Opinions expressed by Bill Crittenden are not official policies or positions of The Crittenden Automotive Library. You can read more about the Library's goals, mission, policies, and operations on the About Us page.

Random Lugnuts: Can the Sprint Cup Race in Milwaukee?

Bill Crittenden
June 25, 2008

A few days ago I attended my first Craftsman Truck Series race.  It was the Camping World RV Sales 200 at the historic Milwaukee Mile in West Allis, Wisconsin.

What is it about racetracks (at least the ones around here) that they have to be named for big cities that they aren't actually in?  The Milwaukee Mile is part of the Wisconsin State Fair Park, just west of the city (although still in sight of it).  You can't even see the City of Chicago from the "Chicagoland" Speedway.  Indianapolis Motor Speedway is in Speedway, Indiana.

The track itself is the oldest continuously operated speedway in the world, having opened in 1903.  It was a dirt track until it was paved in 1954.  Its history goes back to Barney Oldfield's Blitzen Benz, and it was the track where the idea of the "rain date" was born.  The history there make it almost a miniature Indianapolis.  It's also the biggest track in a stock car racing hot spot, near the hometowns of Matt Kenseth, the Sauters, and Alan Kulwicki of Wisconsin and Chad Knaus and Erik Darnell of northern Illinois.
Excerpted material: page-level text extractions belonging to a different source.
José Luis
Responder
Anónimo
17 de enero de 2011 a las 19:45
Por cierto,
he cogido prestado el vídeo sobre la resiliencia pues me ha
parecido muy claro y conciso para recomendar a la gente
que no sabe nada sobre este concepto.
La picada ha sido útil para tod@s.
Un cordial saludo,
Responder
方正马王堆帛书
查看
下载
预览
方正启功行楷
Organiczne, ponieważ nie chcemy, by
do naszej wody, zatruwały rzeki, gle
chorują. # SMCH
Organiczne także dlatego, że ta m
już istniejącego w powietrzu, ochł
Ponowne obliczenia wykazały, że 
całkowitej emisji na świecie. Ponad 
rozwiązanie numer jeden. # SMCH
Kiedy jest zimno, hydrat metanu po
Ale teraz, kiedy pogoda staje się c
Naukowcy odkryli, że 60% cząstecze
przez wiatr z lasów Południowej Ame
However, as it was built long before the modern needs of a major speedway could possibly be known, as it is part of the State Fair Park, the fairgrounds buildings crowd out any chance of parking close to the track.  Merchandise trailers were few (likely owing to it being the truck race) and far between (owing to the lack of open space).  There is not much parking close to the track (the track itself used for State Fair parking), nor is there much room for expanding the grandstands, which currently hold about 50,000.  So we get the Craftsman Truck Series and Nationwide Series, while the far less historic and far less interesting Chicagoland Speedway gets the Sprint Cup.

Why do I bring this up? Because on the way into the track, I noticed a sign stuck to a gate directing Sprint Cup testing spectators to use that gate.  I'm sure it's someone just getting a head start on this weekend's New Hampshire race, but it got me thinking about Sprint Cup racing in Wisconsin.
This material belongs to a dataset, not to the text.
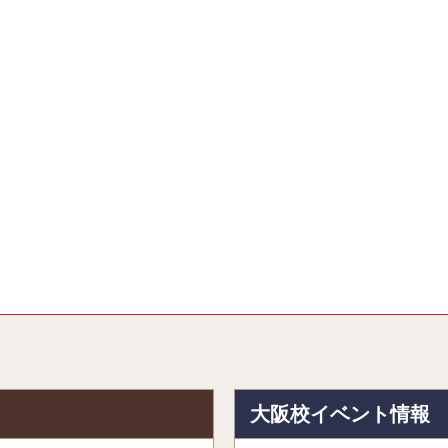
報
大阪校イベント情報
A little research shows the tracks at Darlington, Homestead-Miami, and Martinsville only hold about 15,000-20,000 more fans.  With just a little bit of expansion, perhaps to the Turn 1 bleachers, The Milwaukee Mile could narrow that gap.  It's not yet another cookie-cutter mile-and-a-half track, and it's got a lot of history behind it, albeit not much in stock car racing (but then, racing at Indy was a big deal when the Winston Cup went there in 1994, and they never raced stock cars there before).

However, getting into and out of the track would be troublesome for such a huge crowd.  Miller Park, where the Milwaukee Brewers play, holds 42,000 and has the parking lot for it, is within sight of the race track, and people could be shuttle-bused in, albeit at extra cost.  It was crowded outside the grandstand for just the truck race (which was not sold out), with everyone having to walk between empty buildings that stand vacant most of the year waiting for the State Fair.  Should the crowd be over 50,000, in addition to the non-spectators on the grounds (I'm sure some of those bratwurst huts would open for such a big crowd) moving around could become impossible.  It could be worth it, though, as I'm sure that Wisconsin bratwurst would put those little Martinsville wieners to shame.  Then there's the cheese curds...

It would throw yet another track into the heated discussions of who is and isn't going to have a Sprint Cup date in the coming years, and that discussion is troublesome enough, bordering on legal action in some instances.  And I'm sure the tracks that would be competing against Milwaukee for a date have garage facilities, something else the Milwaukee Mile lacks.